:: TESTO IN ESAME ::

Dal brand al purpose: il marketing salverà il mondo?

Se lo chiedi a qualcuno, nove volte su dieci ti sentirai dire che un brand è il nome di un prodotto o il simbolo di un’azienda. La risposta non è del tutto sbagliata, intendiamoci; è più che altro superficiale, e dunque insoddisfacente se sei un addetto ai lavori. Il brand infatti non è solo un’identificazione visiva o nominale, ma anche un concetto più ampio e dalle molte dimensioni.

Del brand esistono molte definizioni, alcune più denotative altre legate ai significati e alla comunicazione; altre ancora, le più elaborate, tengono conto delle attese, delle percezioni dei consumatori e della relazione che essi instaurano con la marca. Una cosa però si può dire con certezza: il brand ha a che fare con il marketing, in particolare con la differenziazione.

A product can be copied by a competitor. A brand is unique.

:::
:: DATI ARCHIVIATI ::

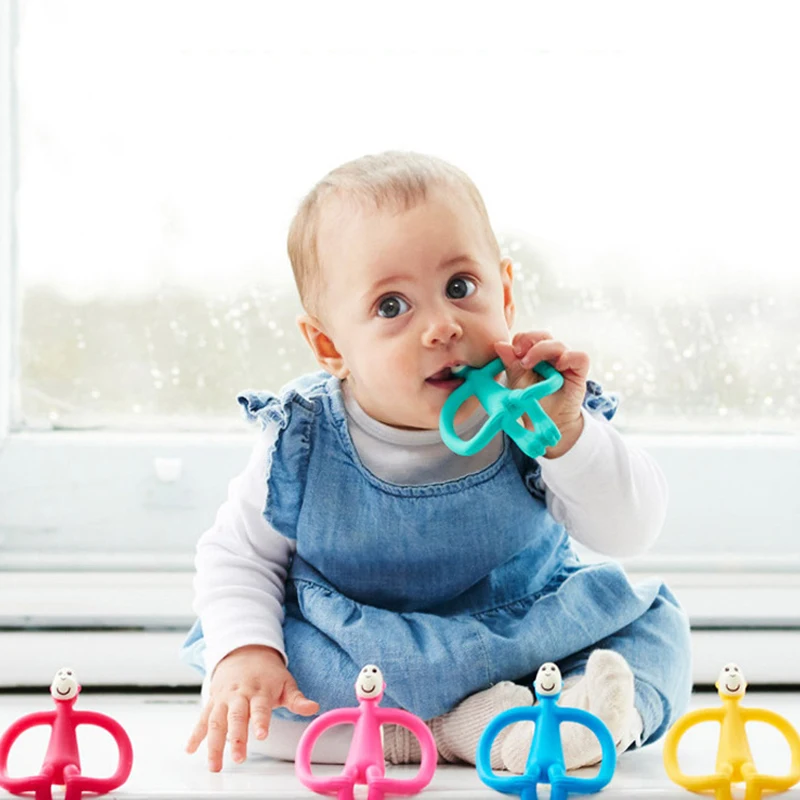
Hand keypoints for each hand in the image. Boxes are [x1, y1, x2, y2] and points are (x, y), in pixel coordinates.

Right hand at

:::

[AZIONI DA SVOLGERE]:
a) Secondo il testo in esame, con quale aspetto del marketing ha a che fare in particolare il brand?
b) Riporta il passo del testo in esame che comincia con "Dal brand al" e prosegue fino a "dalle molte dimensioni.".

[RISPOSTE AI COMPITI]:
a) Con la differenziazione.

b)
Dal brand al purpose: il marketing salverà il mondo?

Se lo chiedi a qualcuno, nove volte su dieci ti sentirai dire che un brand è il nome di un prodotto o il simbolo di un’azienda. La risposta non è del tutto sbagliata, intendiamoci; è più che altro superficiale, e dunque insoddisfacente se sei un addetto ai lavori. Il brand infatti non è solo un’identificazione visiva o nominale, ma anche un concetto più ampio e dalle molte dimensioni.